◆ **Your objective**
Reproduce every line of each item below verbatim, omitting the pictures from your answer.

◆ **Extracted data entries**
....................

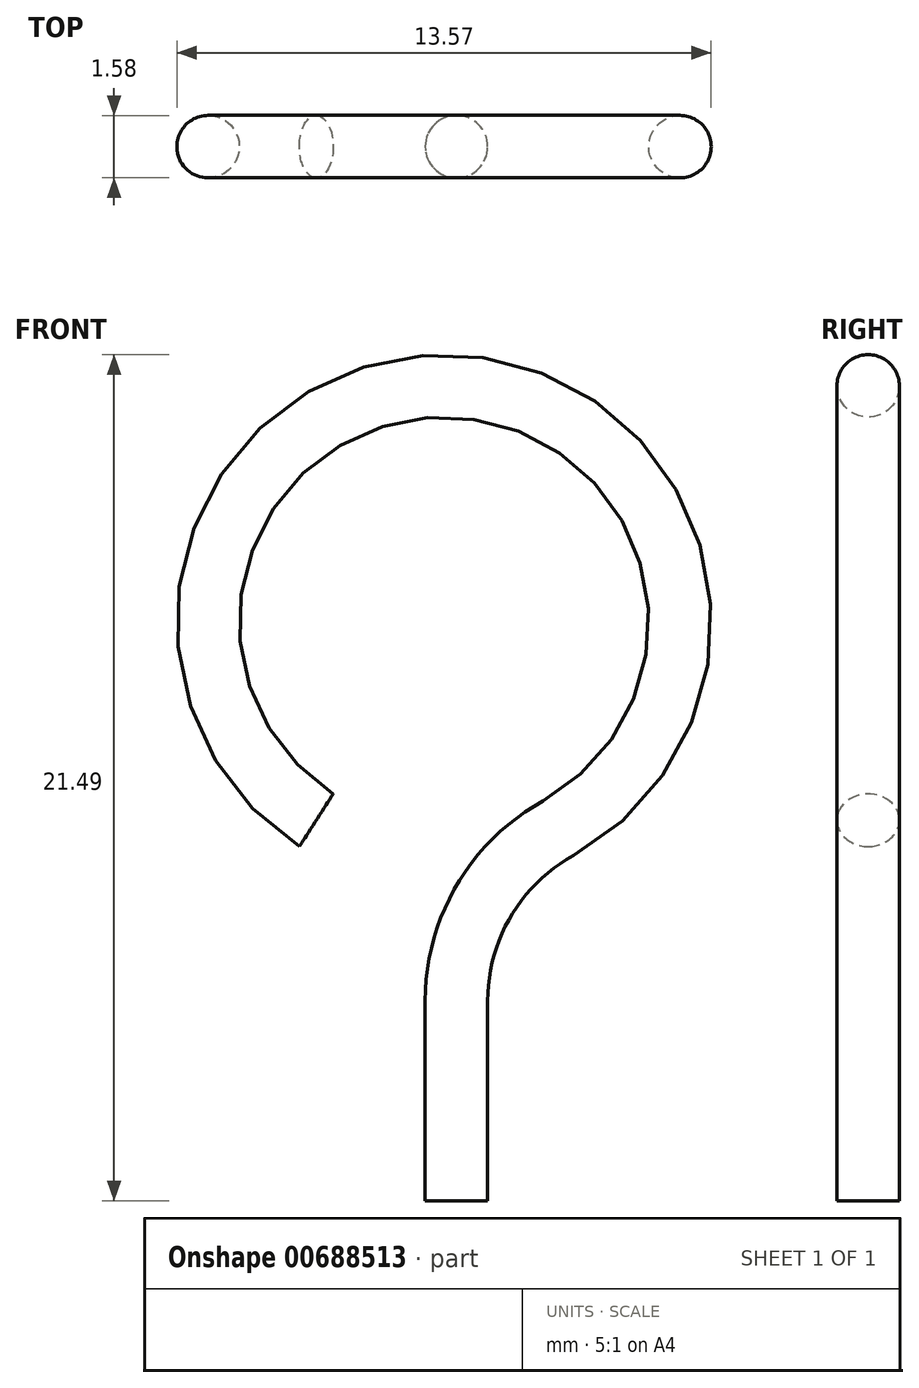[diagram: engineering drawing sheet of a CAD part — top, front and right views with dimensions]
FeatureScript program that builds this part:
annotation { "Feature Type Name" : "Feature", "Feature Type Description" : "" }
export const myFeature = defineFeature(function(context is Context, id is Id, definition is map)
    precondition{}
    {
        {
            var Q0;
            Q0=qCreatedBy(makeId("Top.planeOp"),FACE);
            var sketch = newSketch(context, id + "F0", { "sketchPlane" : qUnion([Q0])});
            skCircle(sketch, "E0", {"center": v(0, 0) * mm, "radius": 0.8 * mm});
            skSolve(sketch);
        }
        {
            var Q0;
            Q0=qCreatedBy(makeId("Front.planeOp"),FACE);
            var sketch = newSketch(context, id + "F1", { "sketchPlane" : qUnion([Q0])});
            skLineSegment(sketch, "E1", {"start": v(0, 0) * mm, "end": v(0, 5.08) * mm});
            skArc(sketch, "E2", {"start": v(0, 5.08) * mm, "mid": v(0.7, 7.62) * mm, "end": v(2.58, 9.46) * mm});
            skArc(sketch, "E3", {"start": v(2.58, 9.46) * mm, "mid": v(4.23, 18.61) * mm, "end": v(-5.06, 18.37) * mm});
            skArc(sketch, "E4", {"start": v(-5.06, 18.37) * mm, "mid": v(-6.22, 13.69) * mm, "end": v(-3.56, 9.67) * mm});
            skSolve(sketch);
        }
        {
            var Q0;
            Q0=makeQuery(id+"F0.imprint","IMPRINT",FACE,{"disambiguationData":[TD([[makeQuery(id+"F0.imprint","IMPRINT",EDGE,{"derivedFrom":sQuery(id+"F0.wireOp",EDGE,"E0")}),1.0]])]});
            var Q1;
            Q1=sQuery(id+"F1.wireOp",EDGE,"E1");
            var Q2;
            Q2=sQuery(id+"F1.wireOp",EDGE,"E2");
            var Q3;
            Q3=sQuery(id+"F1.wireOp",EDGE,"E3");
            var Q4;
            Q4=sQuery(id+"F1.wireOp",EDGE,"E4");
            sweep(context, id + "F2", {"profiles" : qUnion([Q0]), "path" : qUnion([Q1, Q2, Q3, Q4])});
        }
    });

....................

◆ **Full answer**
[diagram: engineering drawing sheet of a CAD part — top, front and right views with dimensions]
FeatureScript program that builds this part:
annotation { "Feature Type Name" : "Feature", "Feature Type Description" : "" }
export const myFeature = defineFeature(function(context is Context, id is Id, definition is map)
    precondition{}
    {
        {
            var Q0;
            Q0=qCreatedBy(makeId("Top.planeOp"),FACE);
            var sketch = newSketch(context, id + "F0", { "sketchPlane" : qUnion([Q0])});
            skCircle(sketch, "E0", {"center": v(0, 0) * mm, "radius": 0.8 * mm});
            skSolve(sketch);
        }
        {
            var Q0;
            Q0=qCreatedBy(makeId("Front.planeOp"),FACE);
            var sketch = newSketch(context, id + "F1", { "sketchPlane" : qUnion([Q0])});
            skLineSegment(sketch, "E1", {"start": v(0, 0) * mm, "end": v(0, 5.08) * mm});
            skArc(sketch, "E2", {"start": v(0, 5.08) * mm, "mid": v(0.7, 7.62) * mm, "end": v(2.58, 9.46) * mm});
            skArc(sketch, "E3", {"start": v(2.58, 9.46) * mm, "mid": v(4.23, 18.61) * mm, "end": v(-5.06, 18.37) * mm});
            skArc(sketch, "E4", {"start": v(-5.06, 18.37) * mm, "mid": v(-6.22, 13.69) * mm, "end": v(-3.56, 9.67) * mm});
            skSolve(sketch);
        }
        {
            var Q0;
            Q0=makeQuery(id+"F0.imprint","IMPRINT",FACE,{"disambiguationData":[TD([[makeQuery(id+"F0.imprint","IMPRINT",EDGE,{"derivedFrom":sQuery(id+"F0.wireOp",EDGE,"E0")}),1.0]])]});
            var Q1;
            Q1=sQuery(id+"F1.wireOp",EDGE,"E1");
            var Q2;
            Q2=sQuery(id+"F1.wireOp",EDGE,"E2");
            var Q3;
            Q3=sQuery(id+"F1.wireOp",EDGE,"E3");
            var Q4;
            Q4=sQuery(id+"F1.wireOp",EDGE,"E4");
            sweep(context, id + "F2", {"profiles" : qUnion([Q0]), "path" : qUnion([Q1, Q2, Q3, Q4])});
        }
    });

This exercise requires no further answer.